Pictures with their source code
━━━━━━━━━━━━━━━━━━━━━━━━━━━━━━
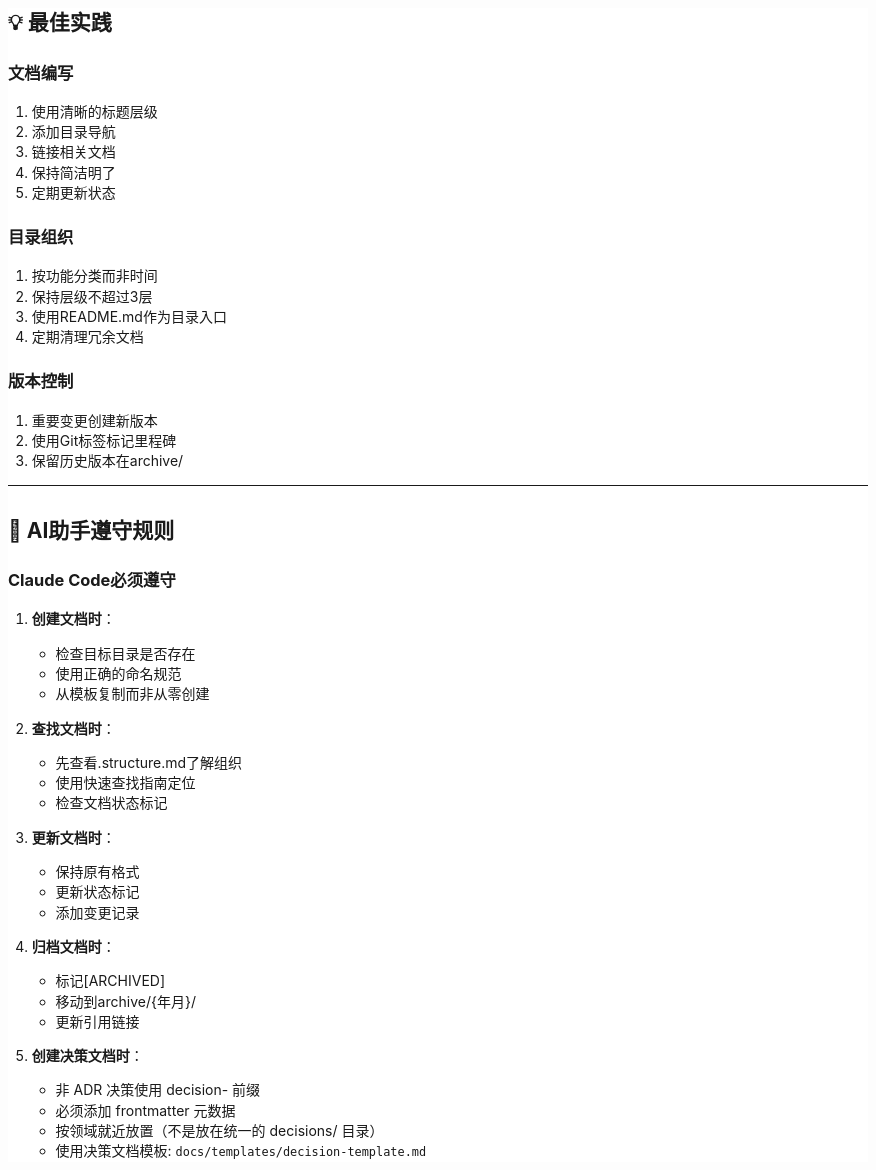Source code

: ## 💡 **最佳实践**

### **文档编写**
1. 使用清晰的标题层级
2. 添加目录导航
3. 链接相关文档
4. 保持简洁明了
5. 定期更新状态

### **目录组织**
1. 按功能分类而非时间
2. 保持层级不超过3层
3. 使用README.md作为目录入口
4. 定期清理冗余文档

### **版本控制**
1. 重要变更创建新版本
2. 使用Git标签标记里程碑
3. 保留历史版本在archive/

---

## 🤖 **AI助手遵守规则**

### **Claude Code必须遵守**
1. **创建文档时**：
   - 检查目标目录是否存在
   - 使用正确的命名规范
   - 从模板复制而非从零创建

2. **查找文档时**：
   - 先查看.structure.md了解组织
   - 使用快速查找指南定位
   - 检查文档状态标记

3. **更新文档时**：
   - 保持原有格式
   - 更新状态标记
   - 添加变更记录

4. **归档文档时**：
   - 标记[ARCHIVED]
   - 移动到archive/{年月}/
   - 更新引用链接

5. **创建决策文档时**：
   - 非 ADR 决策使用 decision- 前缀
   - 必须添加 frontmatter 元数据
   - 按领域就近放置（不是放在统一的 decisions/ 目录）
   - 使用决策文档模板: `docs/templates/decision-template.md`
━━━━━━━━━━━━━━━━━━━━━━━━━━━━━━
→ Your assignment
Reproduce the source text from all of the material above character for character, leaving out the pictures.

→ Task output
Source code

: ## 💡 **最佳实践**

### **文档编写**
1. 使用清晰的标题层级
2. 添加目录导航
3. 链接相关文档
4. 保持简洁明了
5. 定期更新状态

### **目录组织**
1. 按功能分类而非时间
2. 保持层级不超过3层
3. 使用README.md作为目录入口
4. 定期清理冗余文档

### **版本控制**
1. 重要变更创建新版本
2. 使用Git标签标记里程碑
3. 保留历史版本在archive/

---

## 🤖 **AI助手遵守规则**

### **Claude Code必须遵守**
1. **创建文档时**：
   - 检查目标目录是否存在
   - 使用正确的命名规范
   - 从模板复制而非从零创建

2. **查找文档时**：
   - 先查看.structure.md了解组织
   - 使用快速查找指南定位
   - 检查文档状态标记

3. **更新文档时**：
   - 保持原有格式
   - 更新状态标记
   - 添加变更记录

4. **归档文档时**：
   - 标记[ARCHIVED]
   - 移动到archive/{年月}/
   - 更新引用链接

5. **创建决策文档时**：
   - 非 ADR 决策使用 decision- 前缀
   - 必须添加 frontmatter 元数据
   - 按领域就近放置（不是放在统一的 decisions/ 目录）
   - 使用决策文档模板: `docs/templates/decision-template.md`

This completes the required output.